*** Opening The records ***

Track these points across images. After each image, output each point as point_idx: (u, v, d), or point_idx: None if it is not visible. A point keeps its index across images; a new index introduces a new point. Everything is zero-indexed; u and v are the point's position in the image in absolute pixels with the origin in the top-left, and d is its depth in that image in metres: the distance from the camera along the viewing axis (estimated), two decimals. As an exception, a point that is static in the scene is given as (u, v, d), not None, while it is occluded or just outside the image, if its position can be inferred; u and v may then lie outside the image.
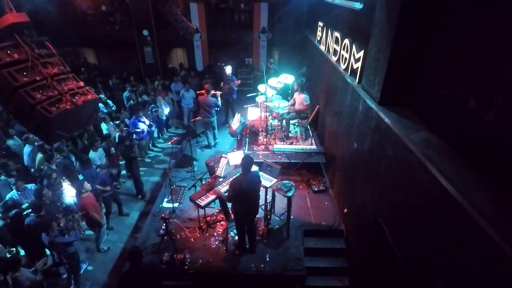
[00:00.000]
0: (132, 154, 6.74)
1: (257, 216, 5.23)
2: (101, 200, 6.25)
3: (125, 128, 7.49)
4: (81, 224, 5.77)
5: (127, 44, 12.05)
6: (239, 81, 9.10)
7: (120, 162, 7.46)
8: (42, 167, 6.20)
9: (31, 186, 5.59)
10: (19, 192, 5.37)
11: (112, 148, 7.04)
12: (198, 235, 5.21)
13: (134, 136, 7.45)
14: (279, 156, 6.83)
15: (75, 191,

*** Closing The records ***

• Task prompt: Reproduce the lines above exactly, please, but not the pictures in them.

• Result for this task:
Track these points across images. After each image, output each point as point_idx: (u, v, d), or point_idx: None if it is not visible. A point keeps its index across images; a new index introduces a new point. Everything is zero-indexed; u and v are the point's position in the image in absolute pixels with the origin in the top-left, and d is its depth in that image in metres: the distance from the camera along the viewing axis (estimated), two decimals. As an exception, a point that is static in the scene is given as (u, v, d), not None, while it is occluded or just outside the image, if its position can be inferred; u and v may then lie outside the image.
[00:00.000]
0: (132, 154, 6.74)
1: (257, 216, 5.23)
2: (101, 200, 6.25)
3: (125, 128, 7.49)
4: (81, 224, 5.77)
5: (127, 44, 12.05)
6: (239, 81, 9.10)
7: (120, 162, 7.46)
8: (42, 167, 6.20)
9: (31, 186, 5.59)
10: (19, 192, 5.37)
11: (112, 148, 7.04)
12: (198, 235, 5.21)
13: (134, 136, 7.45)
14: (279, 156, 6.83)
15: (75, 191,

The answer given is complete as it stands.